If so, use react => reactjs
in the synonyms list.
It's up to you and your documents and what your users tend to search for.
Bonus! For American vs British English
AVKO.org publishes a list of all British to American English synonyms. You can download the whole list here. Unfortunately I can't find a license for this file but the compiled synonyms file is part of this repo which is licensed under MIT.
I download this list and keep it in the repo. Then when setting up the analyzer and token filters I load it in like this:
synonyms_root = os.path.join(
settings.BASE_DIR, 'peterbecom/es-synonyms'
)
american_british_syns_fn = os.path.join(
synonyms_root, 'be-ae.synonyms'
)
with open(american_british_syns_fn) as f:
for line in f:
if (
'=>' not in line or
line.strip().startswith('#')
):
continue
all_synonyms.append(line.strip())
Now I can finally enjoy not having to worry about the fact that sometimes I spell it "license" and sometimes I spell it "licence". It's all the same now. Brits and Americans, rejoice on common ground!

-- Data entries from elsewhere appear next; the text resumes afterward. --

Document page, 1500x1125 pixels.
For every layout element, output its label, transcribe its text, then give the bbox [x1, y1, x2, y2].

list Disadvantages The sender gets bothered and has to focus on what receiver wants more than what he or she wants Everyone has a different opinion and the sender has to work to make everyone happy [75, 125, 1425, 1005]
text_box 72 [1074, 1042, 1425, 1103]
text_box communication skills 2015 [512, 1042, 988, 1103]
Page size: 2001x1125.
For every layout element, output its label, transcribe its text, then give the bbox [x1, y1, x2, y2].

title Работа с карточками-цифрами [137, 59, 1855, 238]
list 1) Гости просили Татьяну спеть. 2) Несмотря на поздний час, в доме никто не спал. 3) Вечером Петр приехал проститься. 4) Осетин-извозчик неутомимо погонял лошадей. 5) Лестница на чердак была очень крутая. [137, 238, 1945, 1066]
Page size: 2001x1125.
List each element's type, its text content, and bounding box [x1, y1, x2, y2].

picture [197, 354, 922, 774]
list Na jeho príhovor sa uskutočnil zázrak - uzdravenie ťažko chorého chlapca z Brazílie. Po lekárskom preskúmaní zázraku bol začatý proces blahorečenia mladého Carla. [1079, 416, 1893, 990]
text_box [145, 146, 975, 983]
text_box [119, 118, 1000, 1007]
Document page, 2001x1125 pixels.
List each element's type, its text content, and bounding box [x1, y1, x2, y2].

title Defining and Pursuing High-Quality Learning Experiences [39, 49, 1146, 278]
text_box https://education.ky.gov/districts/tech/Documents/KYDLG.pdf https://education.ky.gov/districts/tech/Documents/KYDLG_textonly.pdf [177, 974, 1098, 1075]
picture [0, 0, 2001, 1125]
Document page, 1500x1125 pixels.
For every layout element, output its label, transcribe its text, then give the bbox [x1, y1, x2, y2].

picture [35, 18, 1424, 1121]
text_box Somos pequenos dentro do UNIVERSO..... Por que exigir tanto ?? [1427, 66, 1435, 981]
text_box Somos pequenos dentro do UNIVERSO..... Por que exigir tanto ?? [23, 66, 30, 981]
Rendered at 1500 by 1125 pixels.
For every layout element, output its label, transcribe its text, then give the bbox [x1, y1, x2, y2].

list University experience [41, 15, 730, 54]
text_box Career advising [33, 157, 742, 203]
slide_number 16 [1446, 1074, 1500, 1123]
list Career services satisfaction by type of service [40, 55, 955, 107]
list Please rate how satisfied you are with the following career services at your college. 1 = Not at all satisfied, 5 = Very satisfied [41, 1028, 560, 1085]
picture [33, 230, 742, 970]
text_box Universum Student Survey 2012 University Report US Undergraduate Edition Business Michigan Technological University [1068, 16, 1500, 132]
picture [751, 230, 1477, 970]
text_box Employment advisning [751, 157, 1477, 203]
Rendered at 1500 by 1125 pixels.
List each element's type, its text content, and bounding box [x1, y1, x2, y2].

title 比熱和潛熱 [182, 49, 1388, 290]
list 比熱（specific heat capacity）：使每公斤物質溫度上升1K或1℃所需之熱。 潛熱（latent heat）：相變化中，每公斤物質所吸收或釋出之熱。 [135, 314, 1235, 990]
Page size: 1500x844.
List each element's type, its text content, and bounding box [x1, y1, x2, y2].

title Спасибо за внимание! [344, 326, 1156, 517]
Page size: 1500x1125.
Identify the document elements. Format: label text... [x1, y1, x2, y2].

Bonus! For terrible spellers
Although I don't have a big problem with this on my techy blog but you can use the Simple Contraction technique to list unambiguously bad spelling. Add dont => don't
to the list of synonyms and a search for dont
is a search for don't
.
Last but not least, the official Elasticsearch documentation is the place to go. This blog post hopefully phrases it in more approachable terms. Especially for Python peeps.